2022-04-03 | 〆続・持続可能的計画経済論

第2部 持続可能的経済計画の過程

第5章 経済計画の細目

(6)製薬計画の特殊な構成及び細目
 薬剤は広義の食品に含まれるが、その特殊な用途から独立の品目として、広域圏の消費計画には含まず、固有の製薬計画に基づき、製造・分配される。薬剤は多くの場合、全世界で普遍的な共通需要を持つため、製薬計画の大元は世界共同体計画である。
 その際、普遍的需要がある基本薬剤と、少数の難病患者向けの特殊薬剤、さらに特定地域に固有の風土病に対応する風土薬剤が区別される。
 基本薬剤と特殊薬剤は世界共同体の薬剤規制機関により有効性と安全性が確証されることを条件に、世界共同体製薬計画に基づき、世界共同体傘下の世界製薬事業機構が製造し、全世界に公平に供給される。
 それに対し、風土薬剤は、その需要がある汎域圏(例えば、汎アフリカ‐南大西洋圏)の供給計画に基づき、世界共同体製薬計画に登載され、製造・供給される。
 また、感染症に対応するワクチンについては、パンデミックやエンデミック等の流行事象が発生したつど、その流行形態に応じた世界共同体の緊急ワクチン計画に基づき、製造・供給される。

(ページ単位の抽出テキスト)
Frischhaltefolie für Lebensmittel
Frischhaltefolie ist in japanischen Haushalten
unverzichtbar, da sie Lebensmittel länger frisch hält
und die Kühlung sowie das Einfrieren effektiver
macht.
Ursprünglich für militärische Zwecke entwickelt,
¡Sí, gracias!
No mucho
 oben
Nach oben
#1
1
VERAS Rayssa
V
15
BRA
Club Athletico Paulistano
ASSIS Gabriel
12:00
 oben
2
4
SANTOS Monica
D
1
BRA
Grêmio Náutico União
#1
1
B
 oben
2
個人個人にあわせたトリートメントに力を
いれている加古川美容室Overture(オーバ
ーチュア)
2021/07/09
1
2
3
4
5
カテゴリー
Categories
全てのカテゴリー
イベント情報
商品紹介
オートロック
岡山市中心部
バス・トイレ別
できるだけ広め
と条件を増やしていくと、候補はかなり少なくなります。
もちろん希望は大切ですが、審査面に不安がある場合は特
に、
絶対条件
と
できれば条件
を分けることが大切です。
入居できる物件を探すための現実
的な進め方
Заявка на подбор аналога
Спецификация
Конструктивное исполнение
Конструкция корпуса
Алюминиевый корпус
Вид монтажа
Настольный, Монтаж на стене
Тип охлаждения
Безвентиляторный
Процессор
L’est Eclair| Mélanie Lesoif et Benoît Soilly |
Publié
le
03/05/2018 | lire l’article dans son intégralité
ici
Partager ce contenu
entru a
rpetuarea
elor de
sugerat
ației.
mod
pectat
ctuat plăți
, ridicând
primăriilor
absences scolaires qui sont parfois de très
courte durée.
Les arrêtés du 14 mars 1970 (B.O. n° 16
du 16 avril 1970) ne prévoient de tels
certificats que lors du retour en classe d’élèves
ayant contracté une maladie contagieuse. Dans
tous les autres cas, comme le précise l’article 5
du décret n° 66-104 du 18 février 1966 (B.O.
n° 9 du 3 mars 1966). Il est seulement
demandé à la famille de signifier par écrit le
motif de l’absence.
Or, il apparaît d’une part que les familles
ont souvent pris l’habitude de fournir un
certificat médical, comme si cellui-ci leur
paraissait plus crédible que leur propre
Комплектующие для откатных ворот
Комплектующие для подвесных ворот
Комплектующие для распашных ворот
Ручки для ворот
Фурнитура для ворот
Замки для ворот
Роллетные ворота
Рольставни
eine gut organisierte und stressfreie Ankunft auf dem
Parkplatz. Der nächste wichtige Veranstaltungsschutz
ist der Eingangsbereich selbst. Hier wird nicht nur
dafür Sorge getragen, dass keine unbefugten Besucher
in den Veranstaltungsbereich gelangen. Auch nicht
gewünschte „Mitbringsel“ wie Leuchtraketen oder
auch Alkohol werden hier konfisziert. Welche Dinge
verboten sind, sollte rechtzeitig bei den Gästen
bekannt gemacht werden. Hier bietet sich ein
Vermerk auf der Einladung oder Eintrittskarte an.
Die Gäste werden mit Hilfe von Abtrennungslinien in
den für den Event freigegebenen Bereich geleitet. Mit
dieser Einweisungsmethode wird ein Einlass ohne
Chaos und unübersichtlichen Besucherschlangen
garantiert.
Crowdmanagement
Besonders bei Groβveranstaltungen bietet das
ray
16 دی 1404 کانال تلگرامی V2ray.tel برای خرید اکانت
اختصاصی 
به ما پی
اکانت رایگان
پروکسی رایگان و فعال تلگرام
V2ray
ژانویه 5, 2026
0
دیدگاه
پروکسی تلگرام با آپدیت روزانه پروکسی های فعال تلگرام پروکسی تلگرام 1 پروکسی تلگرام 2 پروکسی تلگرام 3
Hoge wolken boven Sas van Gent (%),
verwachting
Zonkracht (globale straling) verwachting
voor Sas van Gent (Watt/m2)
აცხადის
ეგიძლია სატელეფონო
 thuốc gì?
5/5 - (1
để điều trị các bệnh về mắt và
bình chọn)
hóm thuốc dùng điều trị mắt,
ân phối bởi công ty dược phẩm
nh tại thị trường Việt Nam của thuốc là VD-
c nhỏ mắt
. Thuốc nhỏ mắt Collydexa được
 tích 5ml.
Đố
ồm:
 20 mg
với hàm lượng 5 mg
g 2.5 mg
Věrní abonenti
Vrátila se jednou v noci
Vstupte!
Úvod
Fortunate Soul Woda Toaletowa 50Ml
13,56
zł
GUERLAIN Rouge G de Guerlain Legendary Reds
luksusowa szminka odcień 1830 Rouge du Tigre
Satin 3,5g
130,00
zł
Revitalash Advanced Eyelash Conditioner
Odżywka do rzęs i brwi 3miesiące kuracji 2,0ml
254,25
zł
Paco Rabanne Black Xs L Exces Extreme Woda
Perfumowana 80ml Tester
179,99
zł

**取り組む課題:**
(A) 製薬計画についての本文から、「2022-04-03 | 〆続・持続可能的計画経済論」から「応する風土薬剤が区別される。」に至るまでをすべて一字一句違えずに抜き出しなさい。
(B) 製薬計画についての本文を、最後の文の後から書き継ぎなさい。

**課題への解答:**
(A)
2022-04-03 | 〆続・持続可能的計画経済論

第2部 持続可能的経済計画の過程

第5章 経済計画の細目

(6)製薬計画の特殊な構成及び細目
 薬剤は広義の食品に含まれるが、その特殊な用途から独立の品目として、広域圏の消費計画には含まず、固有の製薬計画に基づき、製造・分配される。薬剤は多くの場合、全世界で普遍的な共通需要を持つため、製薬計画の大元は世界共同体計画である。
 その際、普遍的需要がある基本薬剤と、少数の難病患者向けの特殊薬剤、さらに特定地域に固有の風土病に対応する風土薬剤が区別される。

(B)
 これら世界共同体の認証にかかる薬剤に対し、各領域圏の薬剤規制機関が独自に認証した薬剤については、各領域圏の製薬計画に基づいて、各領域圏の製薬事業機構が製造・供給される。
 その限りで、製薬計画は世界共同体計画と領域圏計画とに二元化される。ただし、領域圏計画に基づいて製造・供給されていた薬剤の有効性と安全性が世界共同体でも認証され、新たに世界共同体製薬計画上の品目に登載される可能性は常にある。
 この領域圏計画としての製薬計画の対象は全薬剤ではなく、医師の処方薬に限定されるとともに、その中でも特に基幹的な薬剤(上掲区分の基本薬剤に相当)に絞られる。その余の薬剤は公的承認審査に基づく製薬企業体による自由生産と供給に委ねられる。